**TEXT EXTRACT**
In terms of what an organization can do to prevent becoming a victim, the key, said Scanlon, lies in understanding the current capabilities for both creation and detection, and the crafting of training and awareness programs.
It is also important, he said, to be able to detect a deepfake, and “practical clues” include flickering, unnatural movements and expressions, lack of blinking, and unnatural hair and skin colours.
“If you are in a cybersecurity role in your organization, there is a good chance that you will be asked about this technology,” said Scanlon.
As for tools that are capable of detecting deepfakes, he added, these include:
Microsoft’s Video Authenticator Tool, which detects blending boundaries and grayscale elements that are undetectable to the human eye.
Facebook Reverse Engineering, which detects fingerprints left behind by a generative AI model.
Quantum Integrity, a Swiss company that is developing an AI-based offering that determines if images or videos have been manipulated.

**REQUIREMENTS**
1) Answer these questions from the text on deepfake detection:
(a) What blinking-related clue can reveal a deepfake?
(b) Which tool detects fingerprints left behind by a generative AI model?
(c) In what country is Quantum Integrity based?
2) In the text on deepfake detection, rewrite the paragraph beginning "It is also important" as a short bulleted list of its points.
3) Extend the text on deepfake detection with a few more sentences that follow on from its final sentence.

Box annotation data:
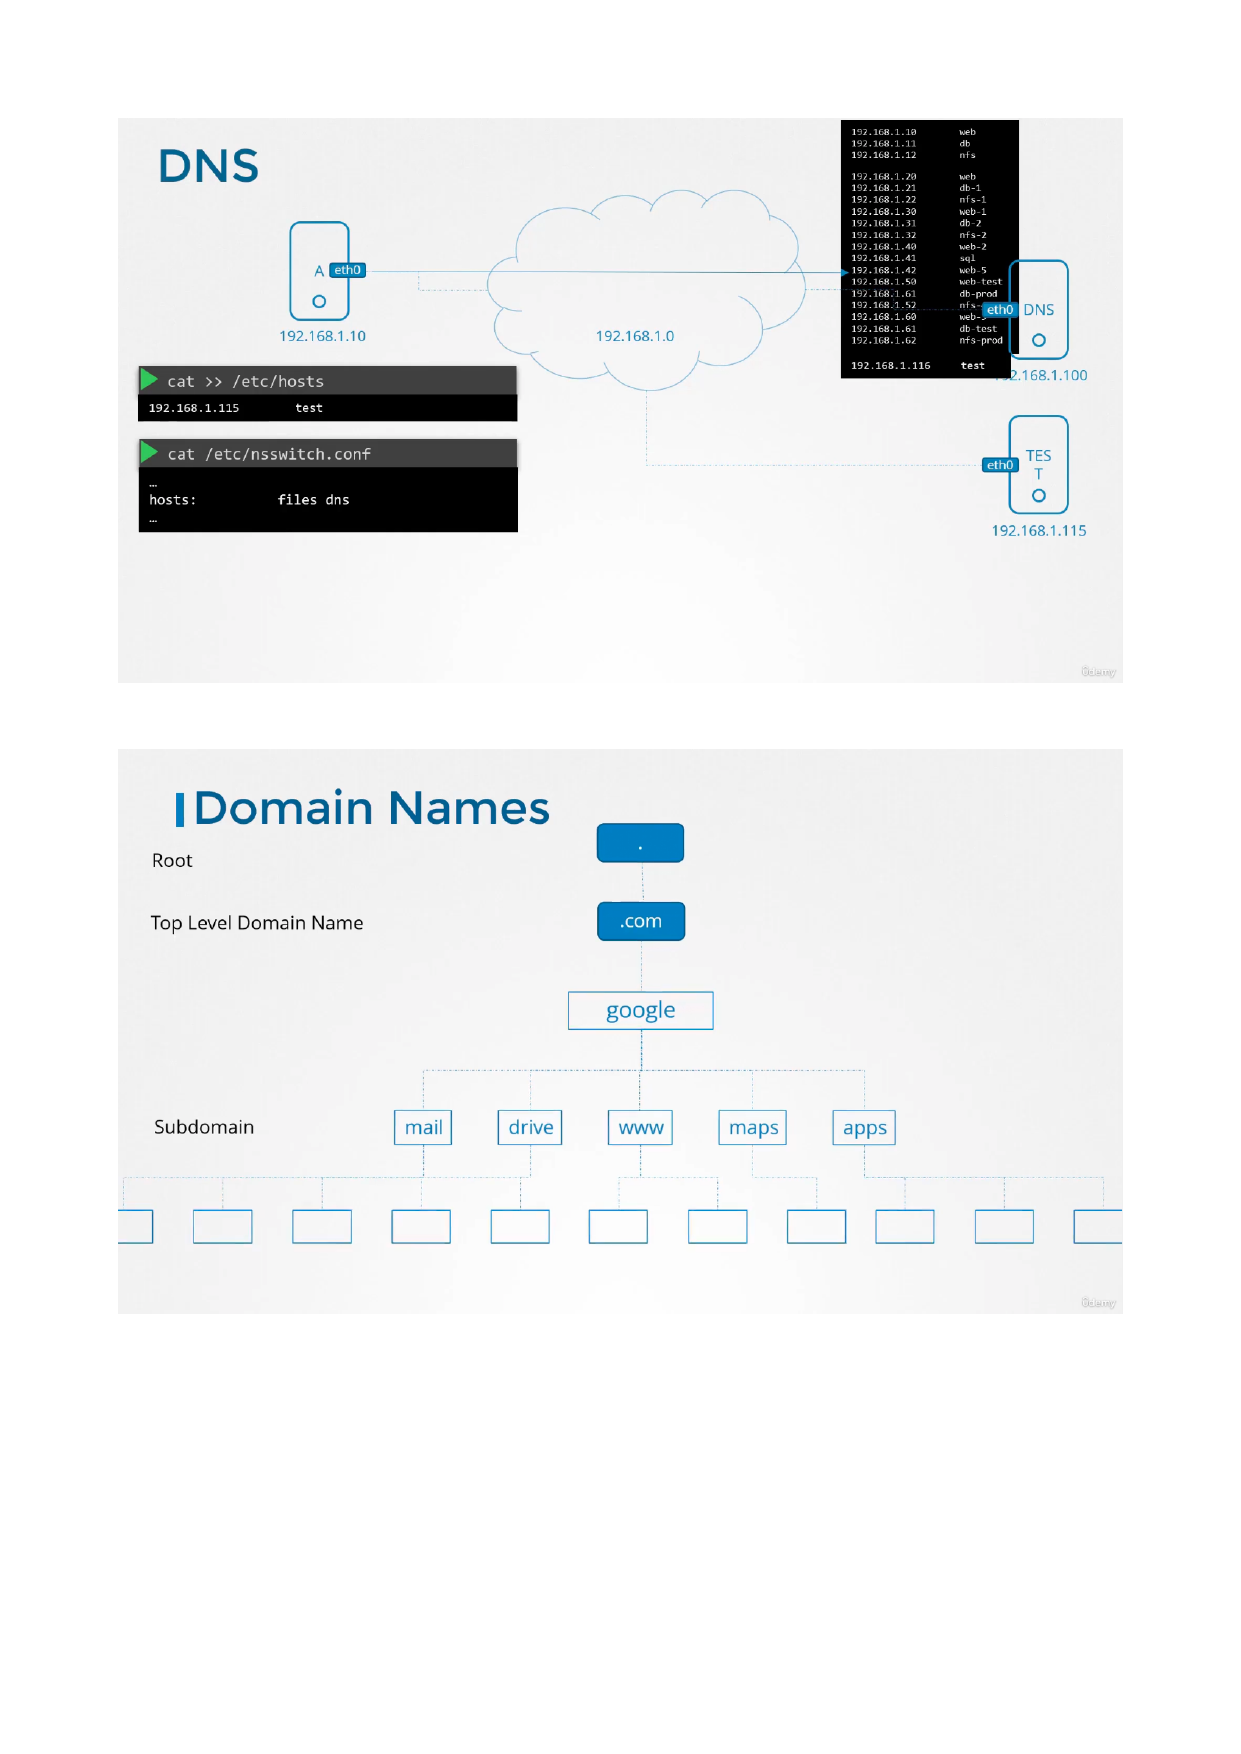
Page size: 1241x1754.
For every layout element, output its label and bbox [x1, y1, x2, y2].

picture [118, 118, 1123, 683]
picture [118, 749, 1123, 1314]
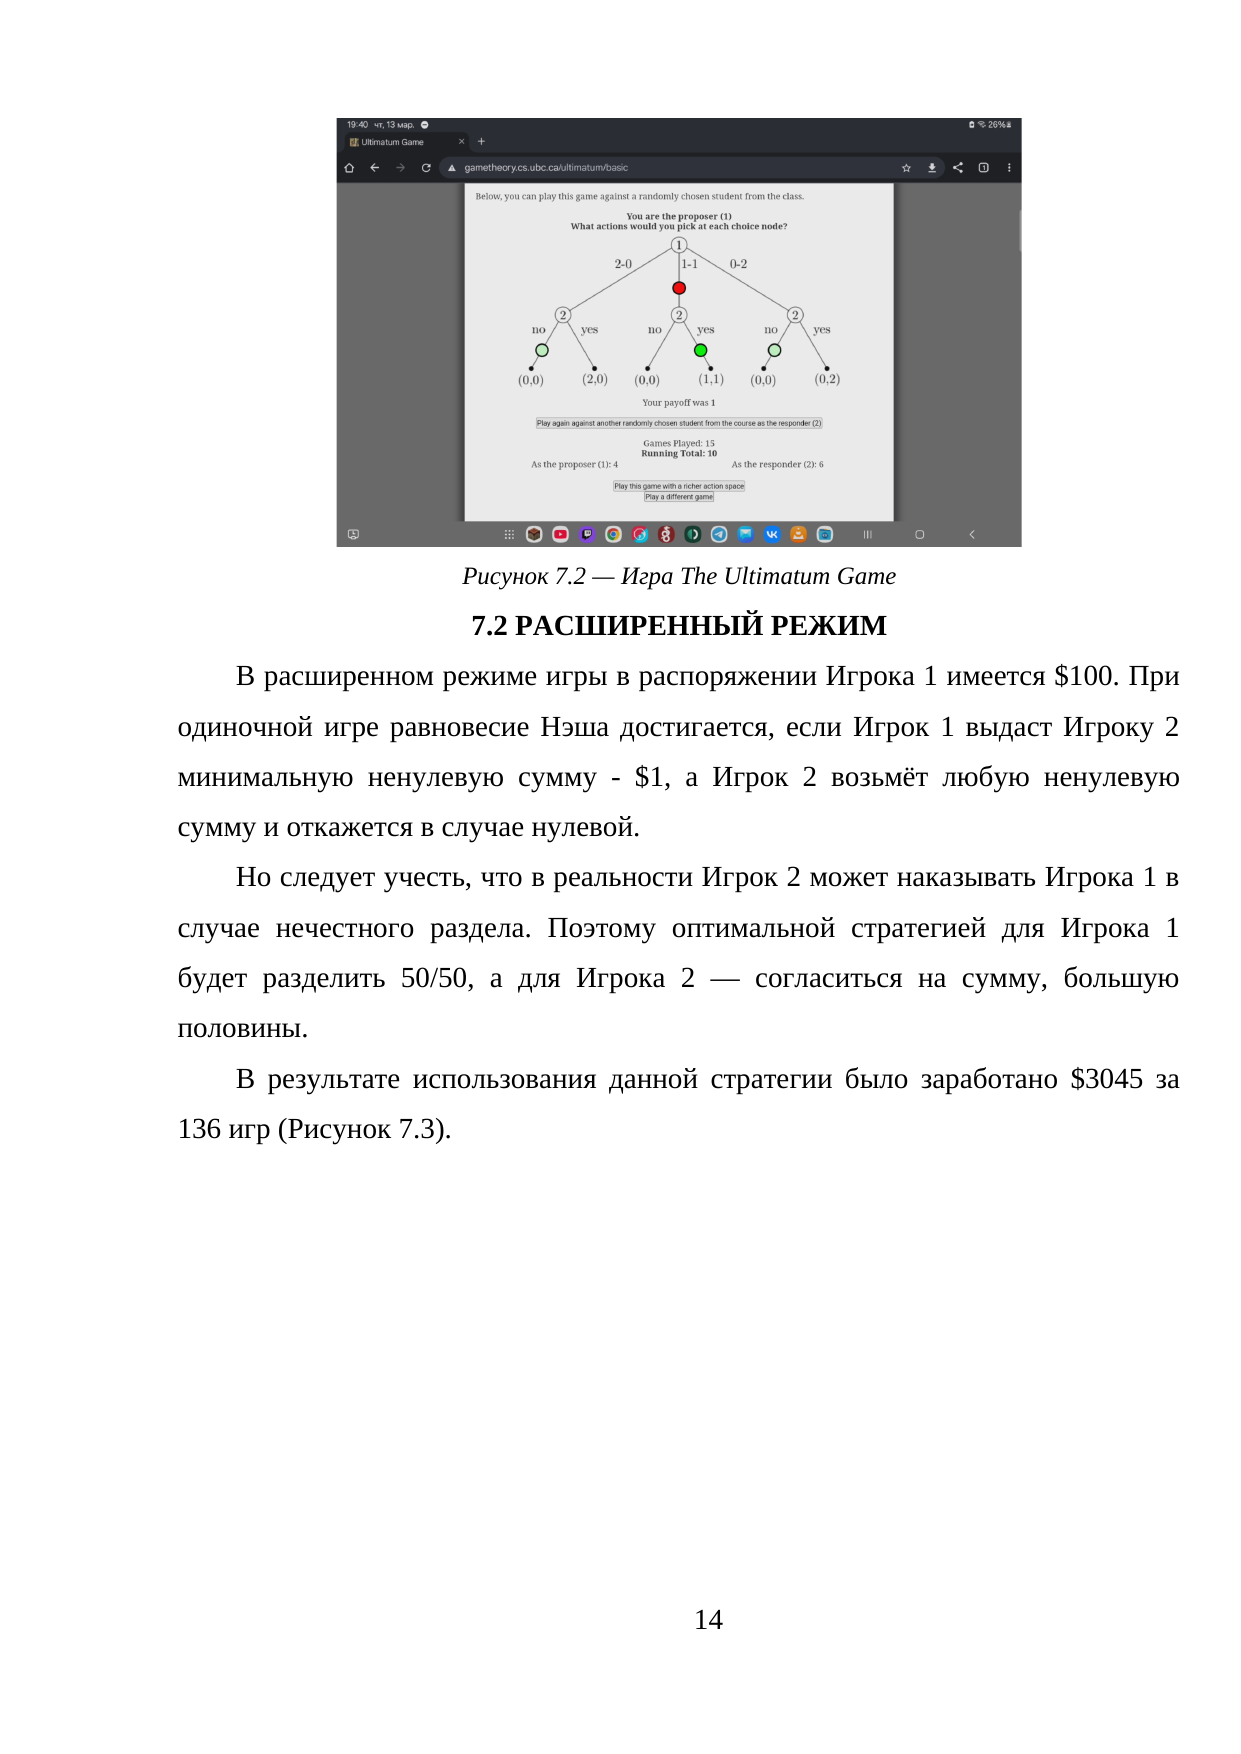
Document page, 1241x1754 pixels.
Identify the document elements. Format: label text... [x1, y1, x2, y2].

text Но следует учесть, что в реальности Игрок 2 может наказывать Игрока 1 в случае нечестного раздела. Поэтому оптимальной стратегией для Игрока 1 будет разделить 50/50, а для Игрока 2 — согласиться на сумму, большую половины. [177, 859, 1181, 1044]
picture [336, 118, 1022, 547]
text В результате использования данной стратегии было заработано $3045 за 136 игр (Рисунок 7.3). [177, 1061, 1181, 1145]
subtitle 7.2 РАСШИРЕННЫЙ РЕЖИМ [177, 608, 1181, 642]
text В расширенном режиме игры в распоряжении Игрока 1 имеется $100. При одиночной игре равновесие Нэша достигается, если Игрок 1 выдаст Игроку 2 минимальную ненулевую сумму - $1, а Игрок 2 возьмёт любую ненулевую сумму и откажется в случае нулевой. [177, 658, 1181, 843]
text Рисунок 7.2 — Игра The Ultimatum Game [177, 118, 1181, 589]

**ANSWERS FOR THE TASKS**
1)
(a) A lack of blinking.
(b) Facebook Reverse Engineering.
(c) Switzerland.

2)
- Being able to detect a deepfake matters.
- Practical clues include:
  - flickering
  - unnatural movements and expressions
  - lack of blinking
  - unnatural hair and skin colors

3)
In a two year old blog post that ended up being prophetic, Microsoft stated that it expects that “methods for generating synthetic media will continue to grow in sophistication. As all AI detection methods have rates of failure, we have to understand and be ready to respond to deepfakes that slip through detection methods. Thus, in the longer term, we must seek stronger methods for maintaining and certifying the authenticity of news articles and other media.
“No single organization is going to be able to have meaningful impact on combating disinformation and harmful deepfakes. We will do what we can to help, but the nature of the challenge requires that multiple technologies be widely adopted, that educational efforts reach consumers everywhere consistently and that we keep learning more about the challenge as it evolves.”